Soweit die Klägerin in der mündlichen Verhandlung gerügt hat, das FG-Urteil sei am Ende seiner tatsächlichen Würdigung (in EFG 2020, 1548, Rz 42) von den Grundsätzen der Rechtsprechung des EuGH und des BFH abgewichen, teilt der Senat diese Auffassung nicht. Vielmehr bleibt seine tatsächliche Würdigung aufgrund des von ihm bejahten Ausnahme-Charakters der dort genannten Veranstaltungen möglich. Darauf, dass auch auf den genannten Veranstaltungen der jeweilige Schausteller mit seiner einzelnen schaustellerischen Leistung (z.B. Fahrt auf seinem Fahrgeschäft) eine andere Leistung erbringt als die Klägerin mit ihrem Leistungsbündel (Einräumung einer Eintrittsberechtigung in einen Freizeitpark), kommt es deshalb nicht mehr an.

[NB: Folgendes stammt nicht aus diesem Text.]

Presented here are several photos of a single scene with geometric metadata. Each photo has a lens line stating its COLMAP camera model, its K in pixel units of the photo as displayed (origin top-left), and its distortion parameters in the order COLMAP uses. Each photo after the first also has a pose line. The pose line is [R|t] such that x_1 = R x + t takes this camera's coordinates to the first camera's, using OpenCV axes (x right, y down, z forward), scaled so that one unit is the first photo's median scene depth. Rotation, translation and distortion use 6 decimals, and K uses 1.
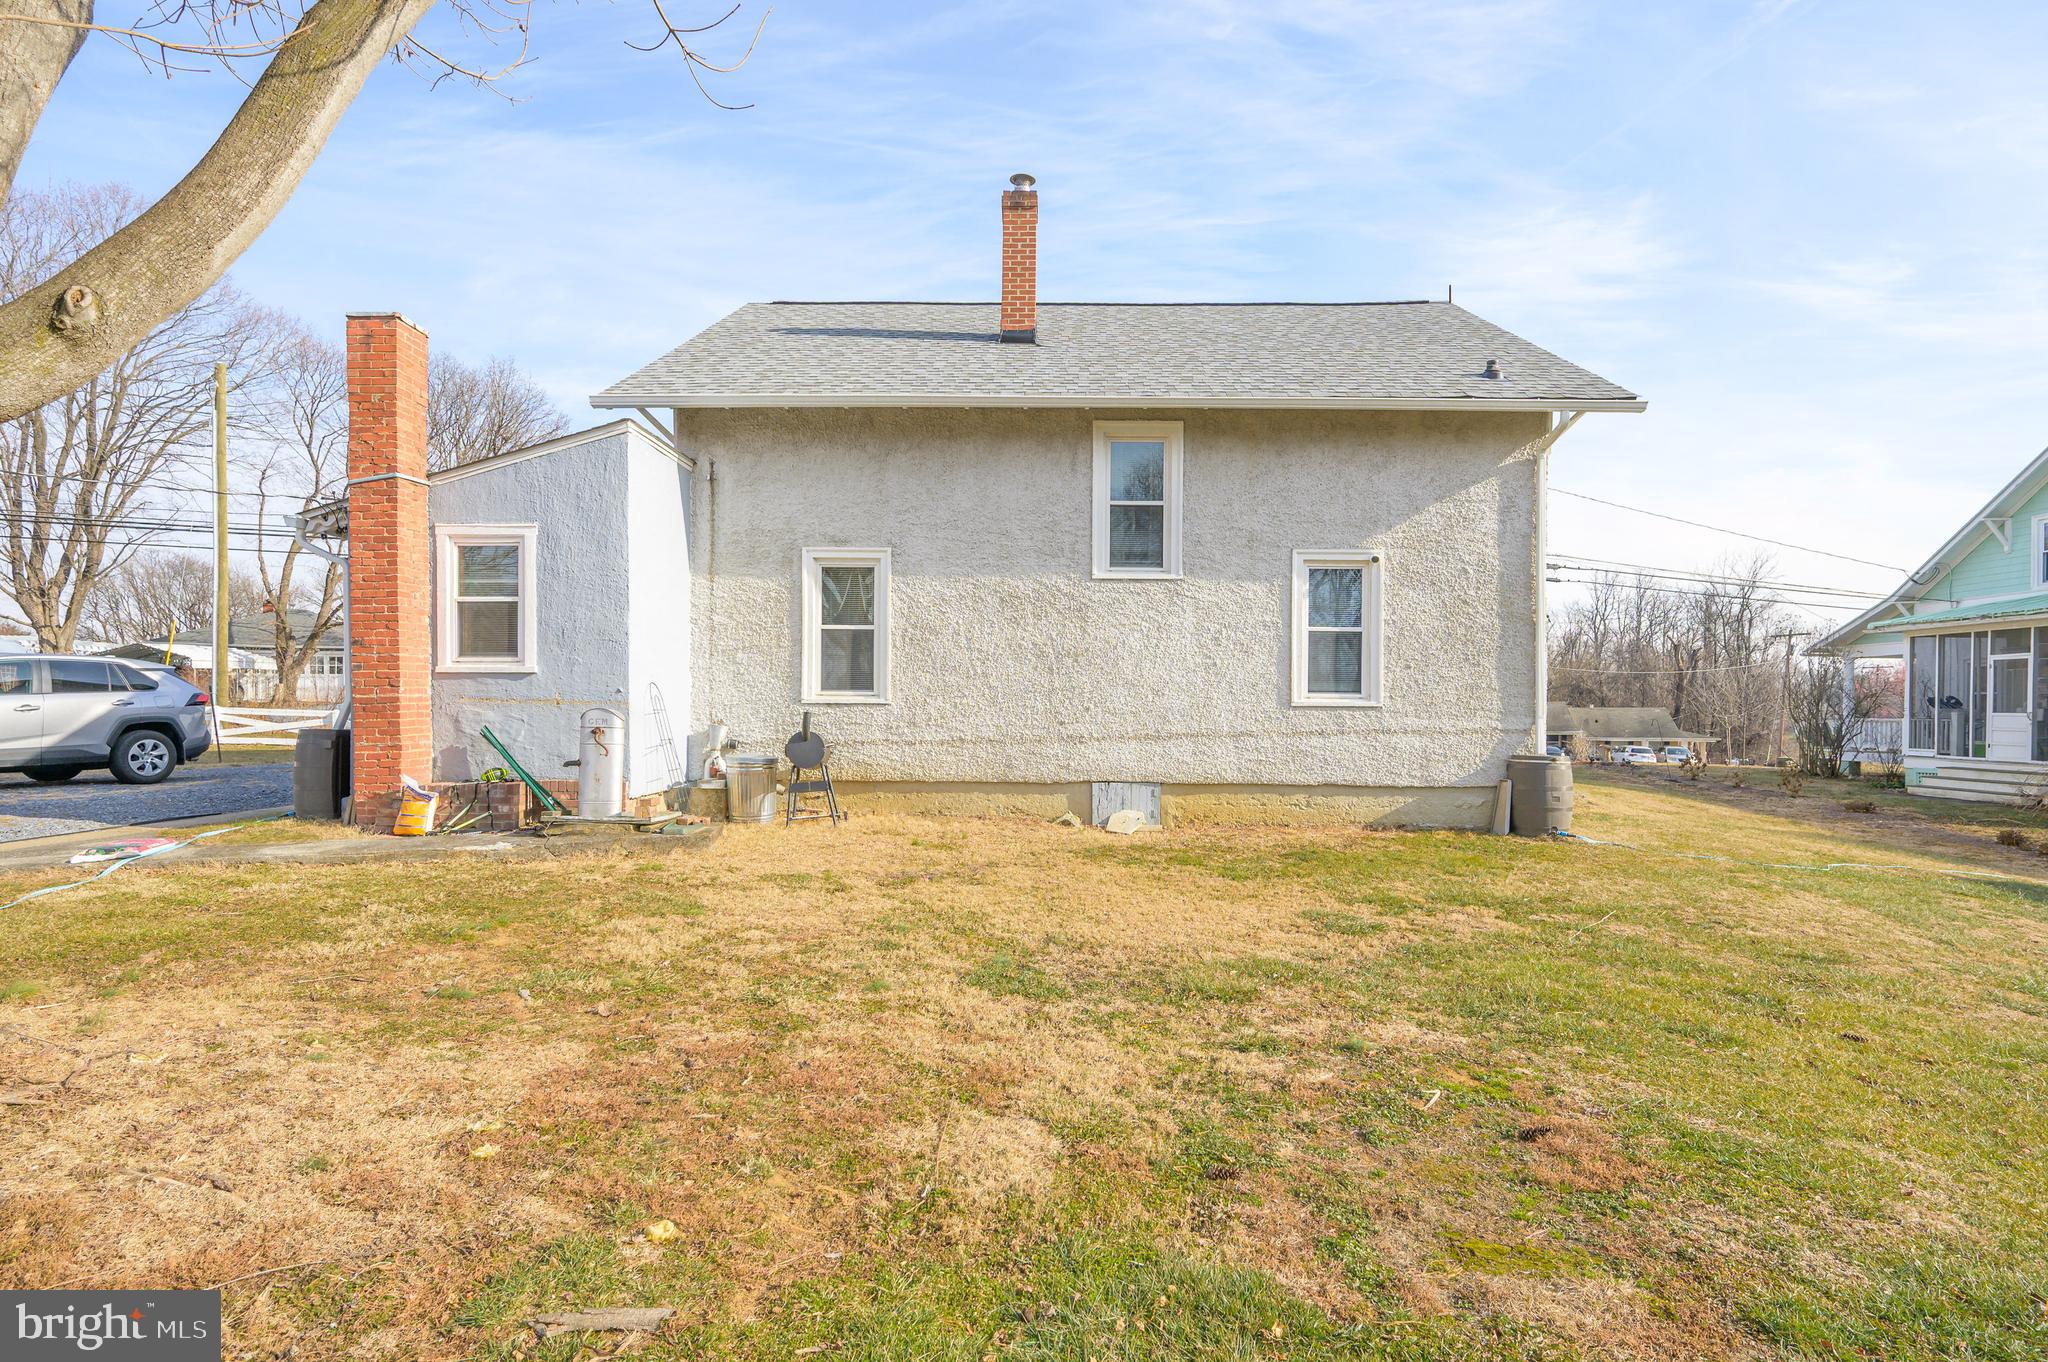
lens RADIAL K [[972.5, 0, 1007.1], [0, 972.5, 716.5], [0, 0, 1]] dist [0.001722, -0.000536]
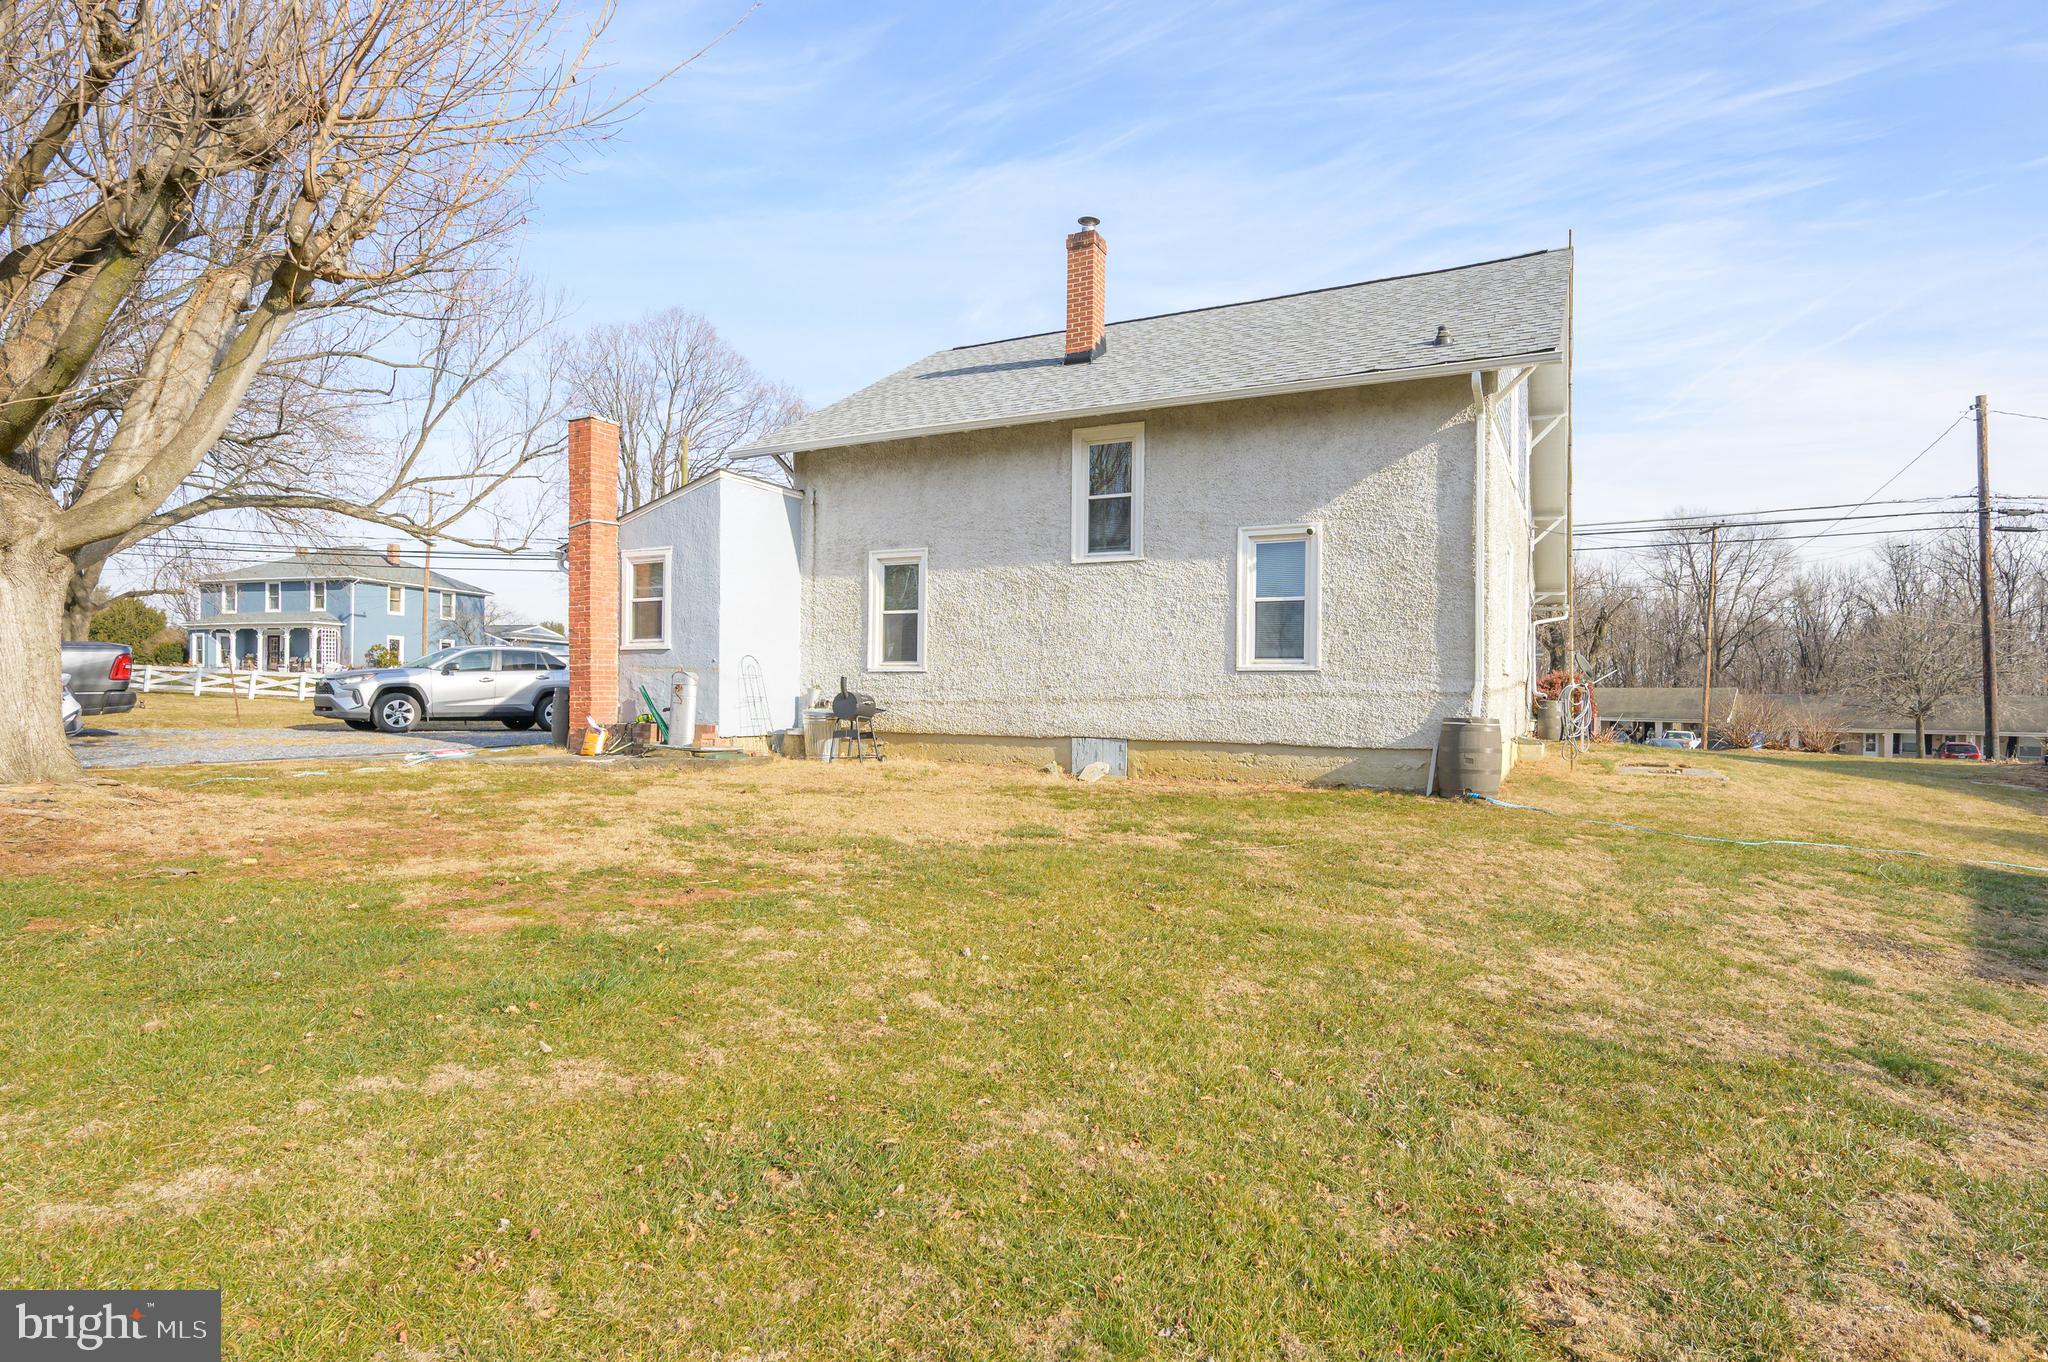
lens RADIAL K [[972.5, 0, 1045.4], [0, 972.5, 702.6], [0, 0, 1]] dist [0.001722, -0.000536]
pose [[0.911999, 0.006427, -0.410141, 0.542641], [-0.010126, 0.999925, -0.006849, 0.034275], [0.410067, 0.010400, 0.911996, -0.081697]]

dd) Im Übrigen ist ein nationales FG im Allgemeinen in der Lage, die Sicht des Durchschnittsverbrauchers aufgrund eigener Sachkunde festzustellen (vgl. EuGH-Urteil Phantasialand, EU:C:2021:720, Rz 47). Denn es handelt sich bei dem Begriff des Durchschnittsverbrauchers lediglich um eine gedankliche Perspektive (vgl. BFH-Urteile vom 17.04.2008 ‑ V R 39/05, BFH/NV 2008, 1712, Rz 40; vom 23.11.2011 ‑ XI R 6/08, BFHE 235, 563, BStBl II 2013, 253, Rz 47), bei der normativ auf einen gedachten, objektivierten Durchschnittsverbraucher abgestellt wird (vgl. Lange, Umsatzsteuer-Rundschau 2009, 289, 291 f.). Der Begriff des Durchschnittsverbrauchers beruht nicht auf einer statistischen Grundlage (vgl. in anderem Zusammenhang den 18. Erwägungsgrund der Richtlinie 2005/29/EG des Europäischen Parlaments und des Rates vom 11.05.2005 über unlautere Geschäftspraktiken im binnenmarktinternen Geschäftsverkehr zwischen Unternehmen und Verbrauchern, Amtsblatt der Europäischen Union 2005, Nr. L 149 vom 11.06.2005, S. 22 ff.), so dass sich Gerichte und Behörden insoweit auf ihre eigene Urteilsfähigkeit unter Berücksichtigung der Rechtsprechung des EuGH und des BFH verlassen müssen. Sowohl der EuGH als auch die nationalen Gerichte können selbst entscheiden, ohne ein Sachverständigengutachten einzuholen oder eine Verbraucherbefragung in Auftrag zu geben (vgl. EuGH-Urteil Gut Springenheide vom 16.07.1998 ‑ C‑210/96, EU:C:1998:369, Rz 30 bis 32). Gehören die entscheidenden Richter selbst zu den angesprochenen Verkehrskreisen, bedarf es im Allgemeinen keines (durch eine Meinungsumfrage o.Ä. untermauerten) Sachverständigengutachtens (vgl. auch Urteil des Bundesgerichtshofs vom 24.01.2019 ‑ I ZR 200/17, Neue Juristische Wochenschrift-Rechtsprechungs-Report 2019, 813, Rz 34).
5. Da sowohl auf die Reiseleistungen der Klägerin (II.2.) als auch auf deren Eigenleistungen im Rahmen der Kombitickets gemäß den Ausführungen unter II.3. der Regelsteuersatz anwendbar ist, bedarf es keiner Aufteilung des Entgelts der Kombitickets (vgl. dazu allgemein EuGH-Urteil Mytravel vom 06.10.2005 ‑ C‑291/03, EU:C:2005:591).
6. Die Kostenentscheidung folgt aus § 135 Abs. 2 FGO.